--- TASK ---
Return the data exactly, apart from leaving out the pictures.

───── SUPPLIED MATERIAL

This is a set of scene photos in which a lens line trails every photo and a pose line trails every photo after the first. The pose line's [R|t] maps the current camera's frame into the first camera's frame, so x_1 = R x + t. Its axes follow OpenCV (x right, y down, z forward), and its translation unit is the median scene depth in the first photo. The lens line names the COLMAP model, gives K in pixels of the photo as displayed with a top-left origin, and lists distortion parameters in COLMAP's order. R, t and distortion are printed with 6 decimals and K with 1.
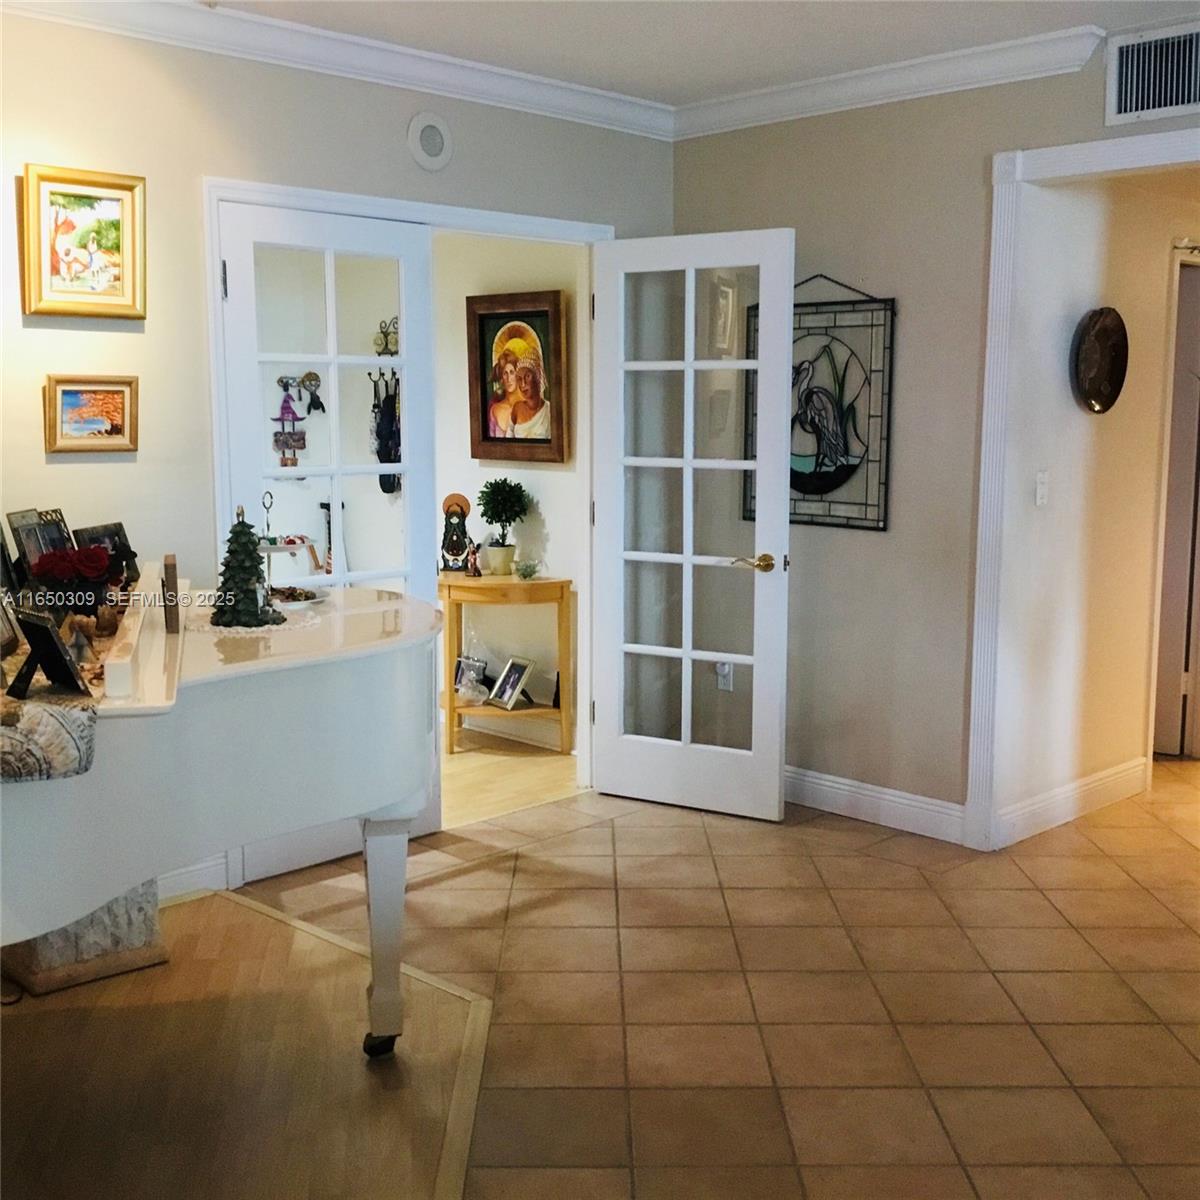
lens RADIAL K [[1479.0, 0, 600.0], [0, 1479.0, 600.0], [0, 0, 1]] dist [0.104712, -0.238185]
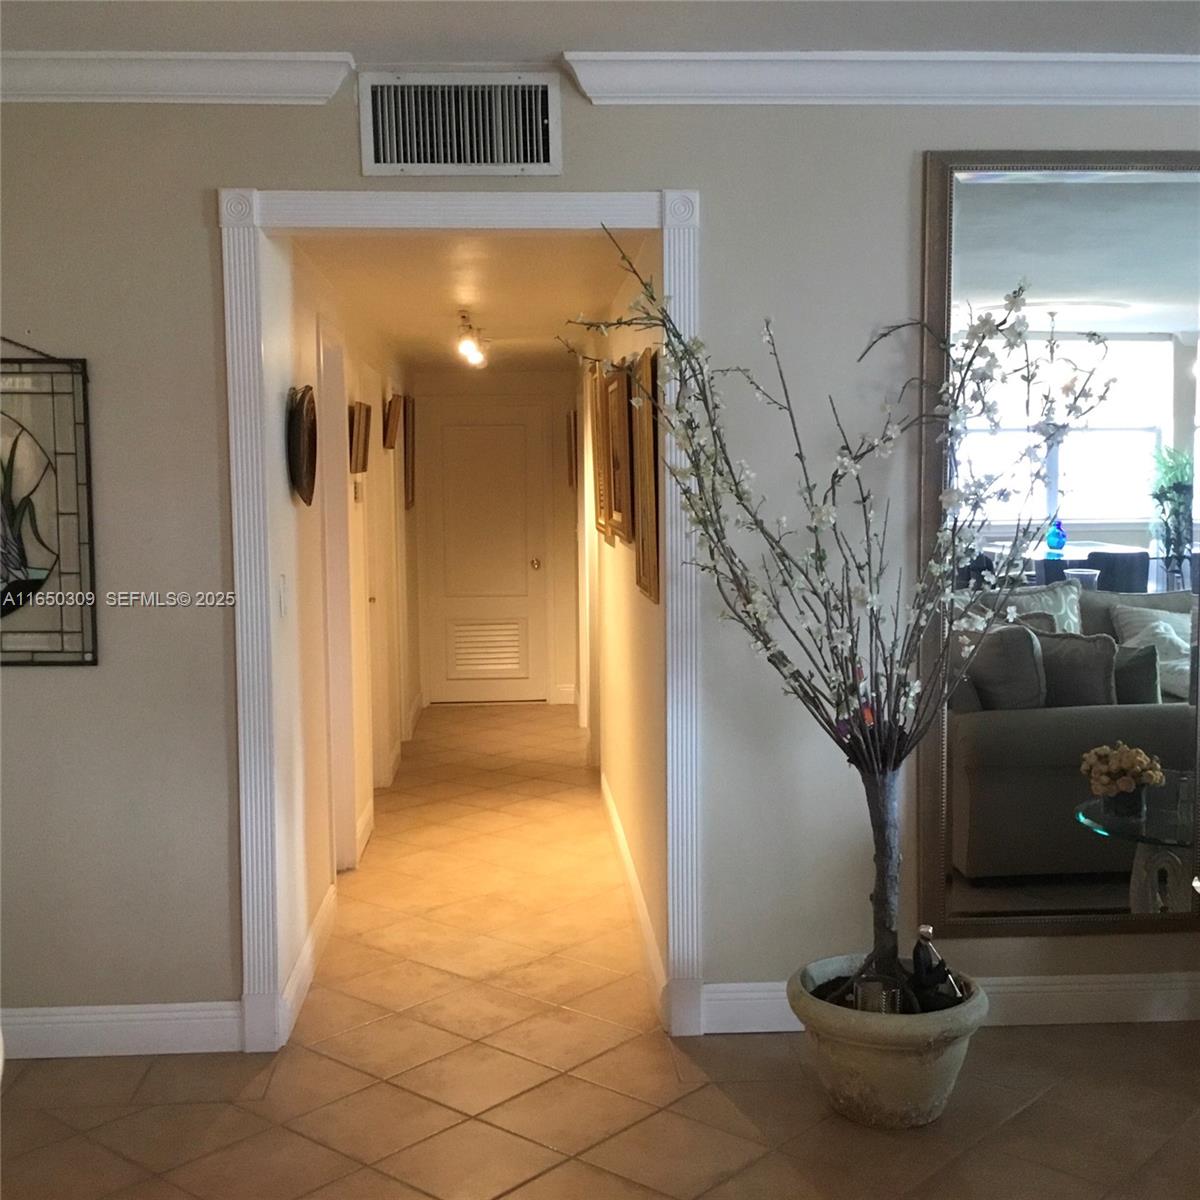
lens RADIAL K [[1479.0, 0, 600.0], [0, 1479.0, 600.0], [0, 0, 1]] dist [0.104712, -0.238185]
pose [[0.665273, -0.071263, 0.743191, -0.199105], [0.103931, 0.994582, 0.002334, -0.054959], [-0.739331, 0.075688, 0.669075, 0.305174]]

──────────

--- ANSWER FOR THIS EXERCISE ---
This is a set of scene photos in which a lens line trails every photo and a pose line trails every photo after the first. The pose line's [R|t] maps the current camera's frame into the first camera's frame, so x_1 = R x + t. Its axes follow OpenCV (x right, y down, z forward), and its translation unit is the median scene depth in the first photo. The lens line names the COLMAP model, gives K in pixels of the photo as displayed with a top-left origin, and lists distortion parameters in COLMAP's order. R, t and distortion are printed with 6 decimals and K with 1.
lens RADIAL K [[1479.0, 0, 600.0], [0, 1479.0, 600.0], [0, 0, 1]] dist [0.104712, -0.238185]
lens RADIAL K [[1479.0, 0, 600.0], [0, 1479.0, 600.0], [0, 0, 1]] dist [0.104712, -0.238185]
pose [[0.665273, -0.071263, 0.743191, -0.199105], [0.103931, 0.994582, 0.002334, -0.054959], [-0.739331, 0.075688, 0.669075, 0.305174]]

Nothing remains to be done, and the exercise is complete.